Le più comuni situazioni che favoriscono l’insorgenza di disagi esistenziali o di patologie sono i ritmi usuranti, la pessima gestione, aziendale e umana, dei carichi di lavoro e delle risorse e lo svolgimento di mansioni non ritenute consone alle proprie capacità professionali.
Lo stress lavoro-correlato ha conseguenze di carattere civile e penale.
Riguardo all’aspetto risarcitorio la giurisprudenza è stata piuttosto ondivaga, non avendo riconosciuto un uniforme indirizzo. Un punto fermo si rileva nella sentenza n° 9945 dell’8 maggio 2014 della Corte di Cassazione sez. lavoro. La Suprema Corte ha riconosciuto un nesso di causalità fra il decesso per infarto di un dipendente e i ritmi lavorativi insostenibili a cui era sottoposto. Le 11 ore giornaliere in ufficio e il lavoro extra a casa, risultato di un inefficiente e dannoso modello organizzativo, hanno provocato nel lavoratore uno stress tale da favorire l’insorgere, in via concausale, patologie cardiovascolari.
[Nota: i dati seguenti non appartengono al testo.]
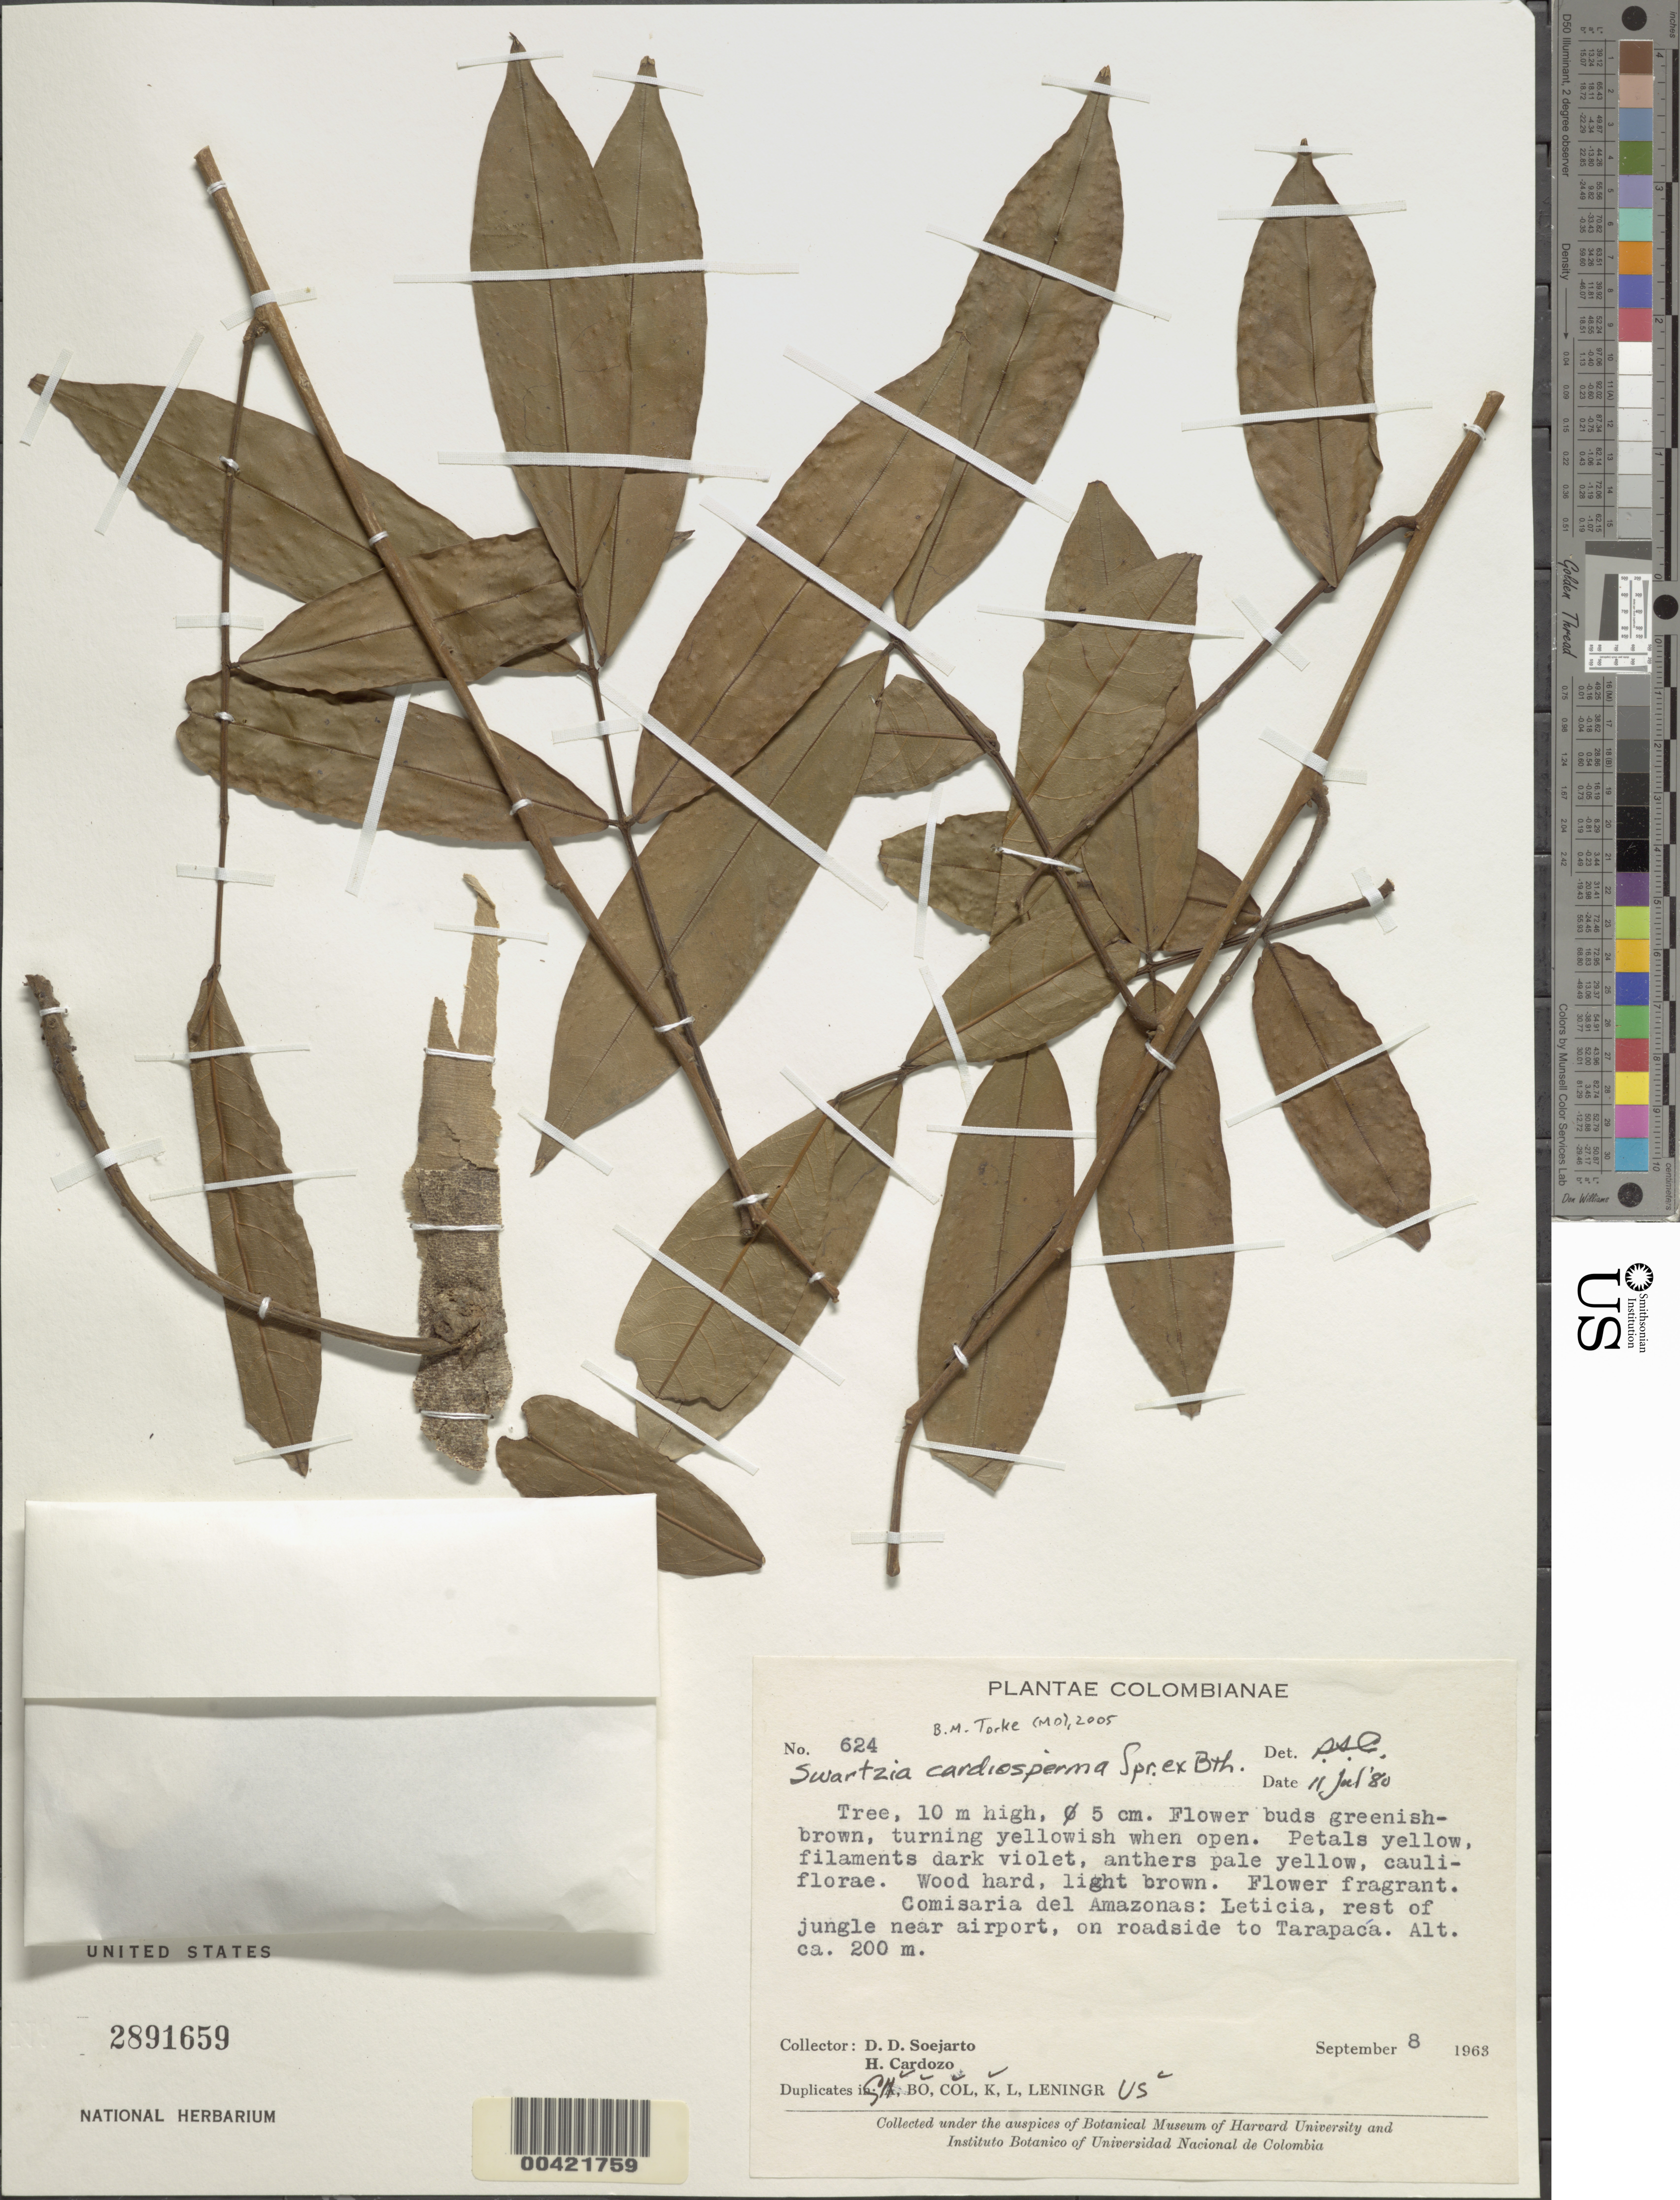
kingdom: Plantae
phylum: Tracheophyta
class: Magnoliopsida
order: Fabales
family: Fabaceae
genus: Swartzia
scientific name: Swartzia cardiosperma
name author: Spruce ex Benth.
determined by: Cowan, R. S.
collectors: D. D. Soejarto & H. Cardozo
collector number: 624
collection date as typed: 08 Sep 1963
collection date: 1963-09-08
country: Colombia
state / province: Amazônas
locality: Leticia; roadside to Tarapacá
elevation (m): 61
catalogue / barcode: US 2891659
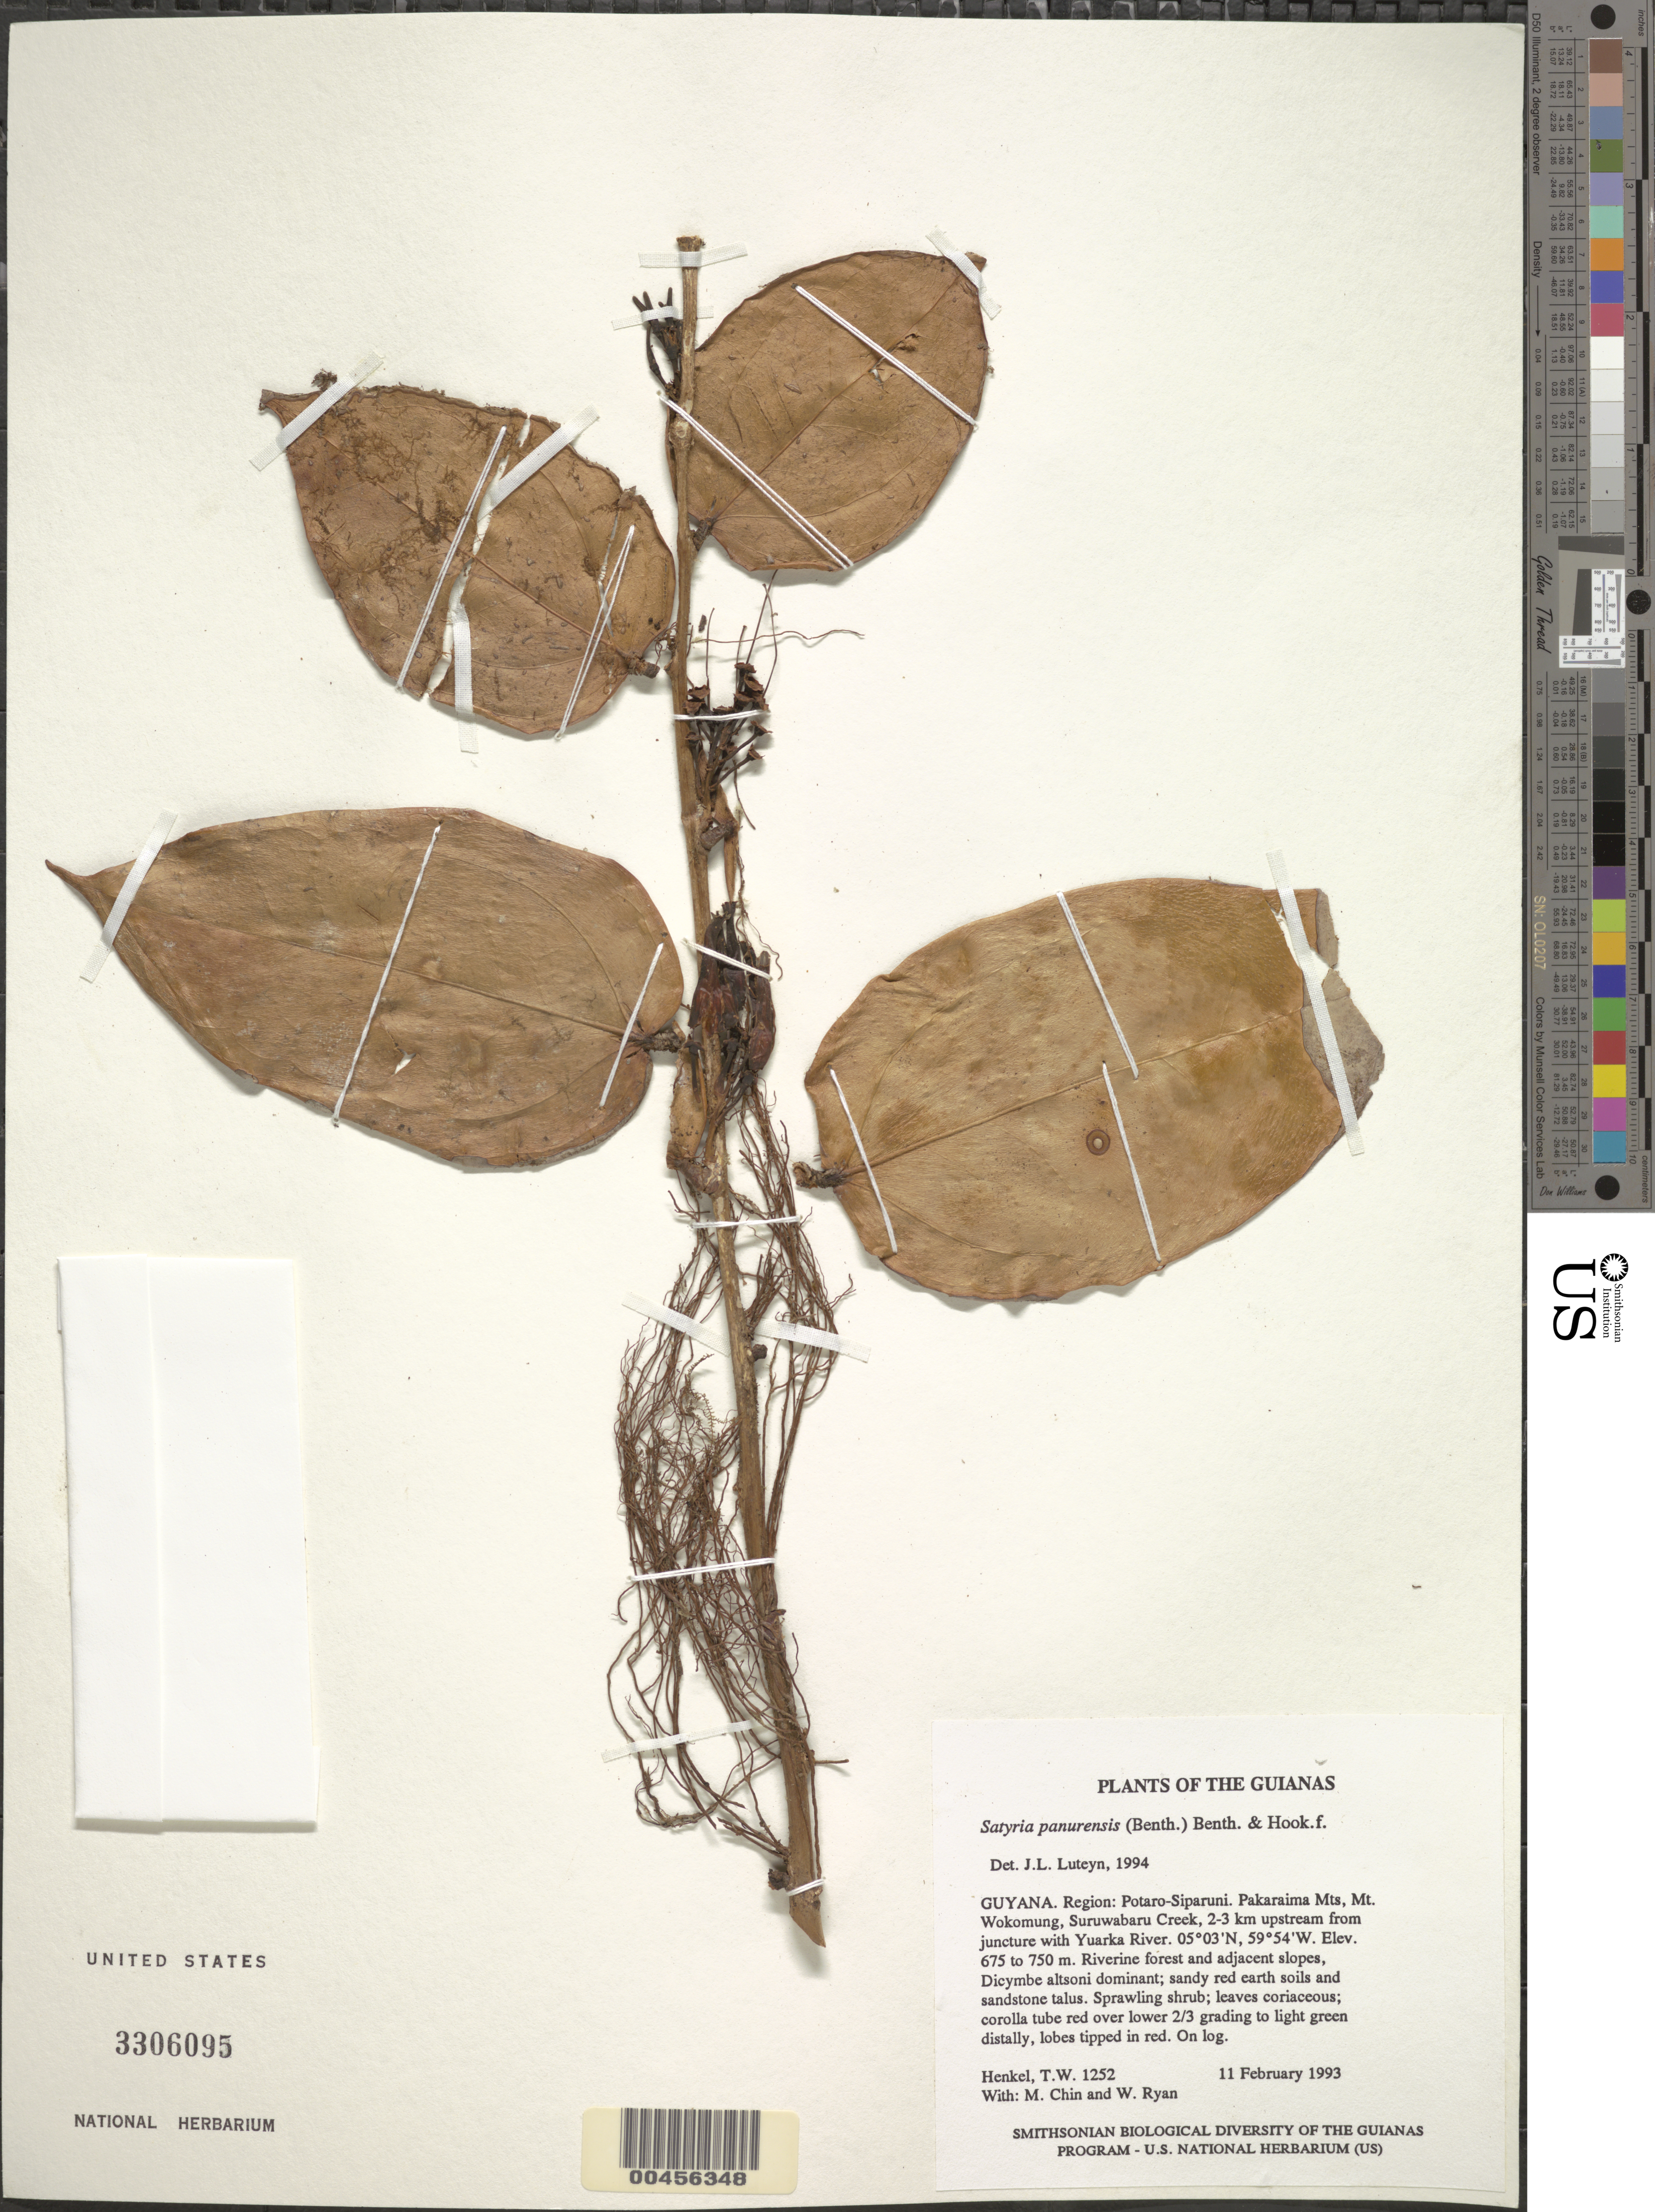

Il rapporto eziologico è stato riconosciuto anche dalla CTU medico-legale.Per questo motivo gli Ermellini hanno confermato il risarcimento danni a carico del datore di lavoro.
In un’altra sentenza (Cass. n° 2038/2013) i giudici hanno chiarito aspetti inerenti all’onere probatorio in materia di stress lavoro-correlato. La Corte di Cassazione ha ribadito l’inesistenza di una responsabilità oggettiva da parte del datore di lavoro, sulla base dell’art. 2087 c.c..
La conferma, a carico del lavoratore, dell’onere probatorio del danno subito comporta la prova di un rapporto di causa-effetto fra circostanze pregiudizievoli sul posto di lavoro e danno subito. In caso di accertamento del pregiudizio, il datore di lavoro è chiamato a dimostrare l’adozione di tutte le misure e cautele necessarie ad impedire l’accadimento del danno o della malattia, che non sarebbero quindi imputabili all’inosservanza degli obblighi imposti dalla legge.